Like any farmer and small business owner, Dennis has had his challenges within the business. COVID has changed the farm’s plans this season, with the need to bring in more tents for pre-cut trees so that customers can remain outdoors and socially distanced. But Dennis said he’ll have plenty of space to accommodate. Aside from the tents and CDC guidelines, the farm has a jolly new addition this year — that will stand 30 feet tall.
“This year, out in the tree field, I’m going to put up a 30-foot-tall inflatable Santa Claus. The whole thing lights up at night time,” shared Dennis with excitement. “I’ve been wanting to buy one for years, and they were just so expensive and very few ever made. After all these years, I found one for sale from a friend in the business, and I just got it shipped in from Arizona in time for the season opening. It’s going to be a sight to see. Something special and a great photo opportunity.”
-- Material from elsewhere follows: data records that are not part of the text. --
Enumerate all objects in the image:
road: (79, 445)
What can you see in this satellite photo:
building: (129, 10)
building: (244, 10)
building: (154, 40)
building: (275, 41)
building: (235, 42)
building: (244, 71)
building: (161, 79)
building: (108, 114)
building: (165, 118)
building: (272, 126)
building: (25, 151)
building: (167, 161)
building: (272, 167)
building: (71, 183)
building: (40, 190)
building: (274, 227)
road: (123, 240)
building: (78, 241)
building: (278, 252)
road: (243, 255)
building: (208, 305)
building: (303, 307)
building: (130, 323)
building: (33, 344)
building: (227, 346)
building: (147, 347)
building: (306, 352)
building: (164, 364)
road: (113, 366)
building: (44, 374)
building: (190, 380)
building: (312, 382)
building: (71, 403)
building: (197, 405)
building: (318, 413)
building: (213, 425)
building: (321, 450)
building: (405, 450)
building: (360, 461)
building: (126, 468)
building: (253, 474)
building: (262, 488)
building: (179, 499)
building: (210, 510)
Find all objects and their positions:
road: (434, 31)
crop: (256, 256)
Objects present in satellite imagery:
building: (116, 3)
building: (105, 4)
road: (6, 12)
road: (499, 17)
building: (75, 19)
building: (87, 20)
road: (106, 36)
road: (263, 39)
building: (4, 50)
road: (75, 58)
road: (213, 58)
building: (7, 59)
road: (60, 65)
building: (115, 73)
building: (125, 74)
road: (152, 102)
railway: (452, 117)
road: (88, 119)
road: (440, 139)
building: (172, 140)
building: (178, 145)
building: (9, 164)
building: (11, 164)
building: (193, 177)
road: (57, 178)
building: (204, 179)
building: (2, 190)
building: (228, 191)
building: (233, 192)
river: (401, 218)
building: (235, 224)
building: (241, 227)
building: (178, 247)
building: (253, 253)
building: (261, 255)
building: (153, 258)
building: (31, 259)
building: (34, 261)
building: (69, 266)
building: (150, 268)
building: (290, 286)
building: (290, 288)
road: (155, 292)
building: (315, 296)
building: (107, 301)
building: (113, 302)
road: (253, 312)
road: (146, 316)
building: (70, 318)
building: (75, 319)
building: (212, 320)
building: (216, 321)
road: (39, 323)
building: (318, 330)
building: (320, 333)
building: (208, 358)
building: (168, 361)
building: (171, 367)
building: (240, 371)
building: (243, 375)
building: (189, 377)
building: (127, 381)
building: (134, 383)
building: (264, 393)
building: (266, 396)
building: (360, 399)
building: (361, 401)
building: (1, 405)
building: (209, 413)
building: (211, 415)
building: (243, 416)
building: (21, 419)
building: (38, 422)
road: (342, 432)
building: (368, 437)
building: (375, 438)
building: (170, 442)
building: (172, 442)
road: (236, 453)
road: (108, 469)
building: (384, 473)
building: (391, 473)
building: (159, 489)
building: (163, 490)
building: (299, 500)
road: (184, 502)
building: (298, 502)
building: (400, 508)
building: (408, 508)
Along with the new addition, Dennis is still known for his flocked trees, sprayed with a white dry powder adhesive, making the tree look like covered in real snow. He’s had customers drive in from Louisville and Hopkinsville just to get a flocked tree.
Dennis’ love of trees and having a part in so many family’s annual traditions and Christmas spirit is apparent. The Warrens will return again this year, along with many others celebrating the season and supporting a local family-owned business in the process.
“Quality is what we pride ourselves on. Make it pretty and nice, and give them good service, and they are going to come back year after year,” Dennis said. “I think there’ll be even more people this year, and we’ll do better than even last year. I sure hope so.”
Last year, Hilltop Tree Farm sold 200 trees in one day. This season, the farm opened their gates on the Friday after Thanksgiving to continue the family traditions.